On Thu, Mar 08, 2018 at 02:11:13PM -0500, Brian Foster wrote:
> On Thu, Mar 08, 2018 at 03:40:17PM +1100, Dave Chinner wrote:
> > On Tue, Mar 06, 2018 at 06:12:45PM -0800, Darrick J. Wong wrote:
> > > On Tue, Mar 06, 2018 at 08:16:02PM -0500, Brian Foster wrote:
> > > > On Wed, Mar 07, 2018 at 09:14:41AM +1100, Dave Chinner wrote:
> > > > > On Tue, Mar 06, 2018 at 07:31:56AM -0500, Brian Foster wrote:
> > > > My argument is not that it's not possible. My argument is that the
> > > > semantics of XFS_LID_DIRTY suggest the transaction modified the object
> > > > in memory. Today, that means we log a range of the object, log an
> > > > invalidation or order a buffer. E.g., we modify an actual metadata
> > > > object, dirty the item (log or order), dirty the lidp and dirty the
> > > > transaction. If we didn't ever modify a particular object, then there's
> > > > no reason to dirty it that I can see. Failing to log/order the object
> > > > properly doesn't justify assuming it hasn't been modified IMO, we don't
> > > > really know either way.
> > > > 
> > > > The way the flag is used seems to bear that out. It's set when an object
> > > > has been modified by a transaction. The way the flag alters behavior
> > > > suggests the same.

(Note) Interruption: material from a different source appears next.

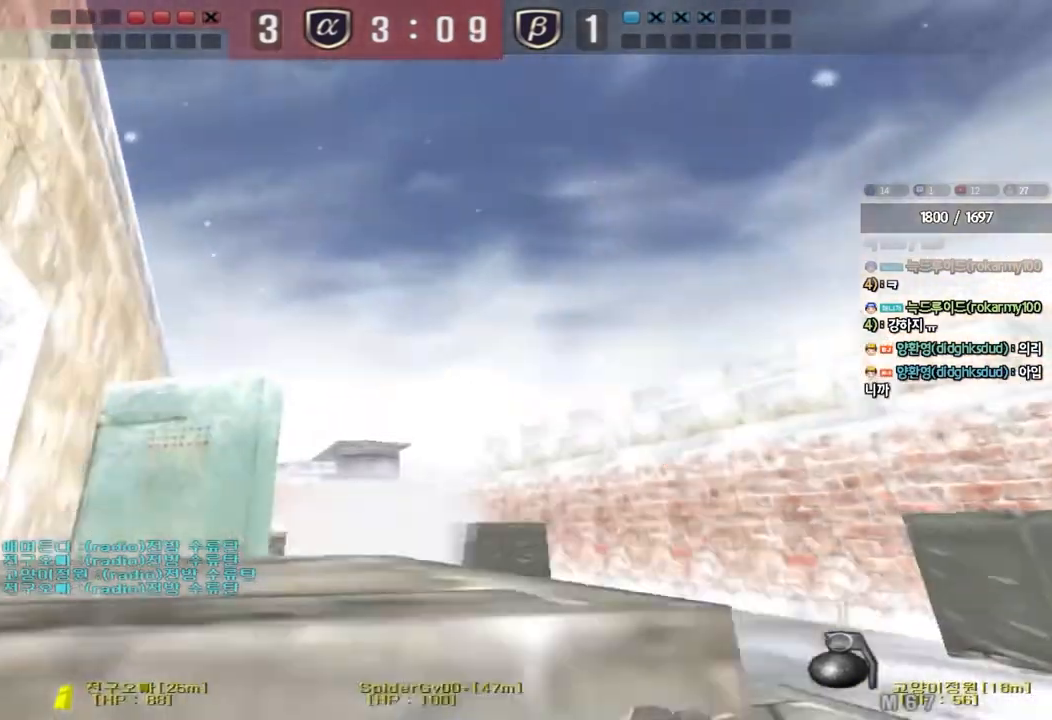
{"keys": ["d", "w"], "events": [[17, "s", "down"], [117, "d", "down"], [233, "s", "up"], [350, "w", "down"]]}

Objects that have been dirtied by a transaction
> > > > cannot be released from that transaction and a cancel of a transaction
> > > > with a dirty lidp causes fs shutdown (because we dirty the transaction
> > > > once we dirty a lidp).
> > 
> > I'll point out that I've just stumbled onto a series of bugs where
> > log items are multiply joined to a single transaction, in which case
> > the lidp state may not reflect the current state of the log item
> > because the log item no longer points to the lidp in question.
> > 
> > This also raises questions about what happens when we process a log
> > item twice in the cil commit infrastructure - two formatting passes,
> > multiple inserts into the CIL list, multiple calls to
> > iop_committing/iop_unlock when the transaction is freed, etc.
> > There's lots of shit that could go wrong as a result of this type of
> > bug...
> > 
> > > > A cancel of that same transaction would shutdown the fs because it
> > > > dirtied (i.e., presumably modified) an object. So we can't cancel the
> > > > transaction for risk of corruption, we can't release the object from the
> > > > transaction, yet this patch proposes behavior where a commit of that
> > > > transaction can silently undirty the lidp, commit whatever else might be
> > > > in the transaction and carry on as if nothing were wrong.
> > > > 
> > > > At the very least, this is inconsistent with how this flag is used
> > > > everywhere else. How do you explain that?
> > > 
> > > So the state "li dirty, lip !ordered, niovecs == 0" is an invalid state,
> > > and this patch proposes that if we ever see this invalid state then we
> > > decide that no the buffer isn't dirty since there are zero iovecs.  This
> > > prevents the log from allocating anything for this item since there's no
> > > evidence of anything being dirty.
> > 
> > Essentially. The log item dirty state is the thing we trust right
> > through the log item life cycle. It's fundamental to the relogging
> > algorithm we use to keep dirty metadata moving forwards through the
> > log.
> > 
> > The log item descriptor, OTOH, was just an abstraction that allowed
> > the transaction commit to couple the log item formatting to the
> > xlog_write() vector calls, which is something that went away with
> > delayed logging about 8 years ago. The only piece of the log item
> > descriptor that remained was the dirty flag, and the issue here
> > boils down to one simple question: which dirty state do we trust -
> > the log item or the descriptor?
> > 
> > That, as an architectural question, is a no brainer. It's the log
> > item state that matters. The log item descriptor is an abstraction
> > long past it's use-by date, so I'm going to resolve this problem
> > simply by removing it (if you are wondering how I found the
> > mulitply-joined log item bugs...).
> > 
> 
> Ooh, we're in danger of making some progress here... :P
> 
> So this all suggests to me that you see the lidp dirty state as
> duplicative with the log item dirty state.

Well, sort of.

> That is quite different from
> the perception I have from reading the code (a perception which I tried
> my best to describe so you, or somebody, could set me straight if
> necessary). Then again...

The log item descriptor used to link the transaction to the log item
as it passed though the journal. Transactions used to be freed on
log IO completion - their life cycle changed drastically with
delayed logging, such that they are now freed by xfs_trans_commit(),
rather than being attached to the iclogbuf (as the CIL checkpoint
transaction now is) and freed on log IO completion. i.e. their
functionality was effective replaced by the xfs_log_vec that we now
allocate and format during transaction commit.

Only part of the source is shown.